▸ ACTIVITY:
Copy out the text of the records below with "read more" switched to "keep reading" and everything else left unchanged. Leave the pictures out.

▸ RECORDS TO PROCESS:
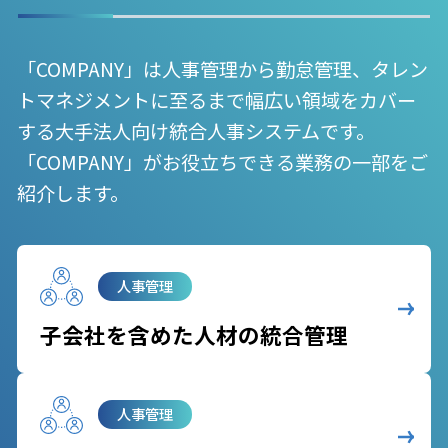
「COMPANY」は人事管理から勤怠管理、タレン
トマネジメントに至るまで幅広い領域をカバー
する大手法人向け統合人事システムです。
「COMPANY」がお役立ちできる業務の一部をご
紹介します。
人事管理
子会社を含めた人材の統合管理
人事管理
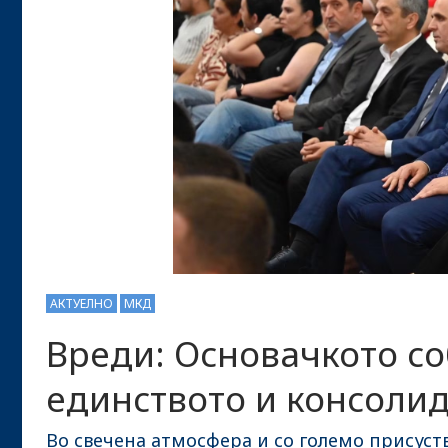
АКТУЕЛНО
МКД
Вреди: Основачкото со
единството и консолид
Во свечена атмосфера и со големо присуст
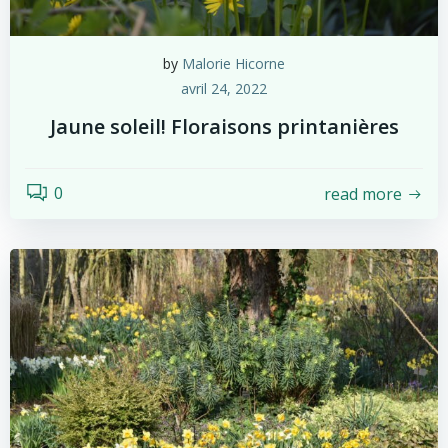
by
Malorie Hicorne
avril 24, 2022
Jaune soleil! Floraisons printanières
0
read more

▸ ANSWER SECTION:
「COMPANY」は人事管理から勤怠管理、タレン
トマネジメントに至るまで幅広い領域をカバー
する大手法人向け統合人事システムです。
「COMPANY」がお役立ちできる業務の一部をご
紹介します。
人事管理
子会社を含めた人材の統合管理
人事管理
АКТУЕЛНО
МКД
Вреди: Основачкото со
единството и консолид
Во свечена атмосфера и со големо присуст
by
Malorie Hicorne
avril 24, 2022
Jaune soleil! Floraisons printanières
0
keep reading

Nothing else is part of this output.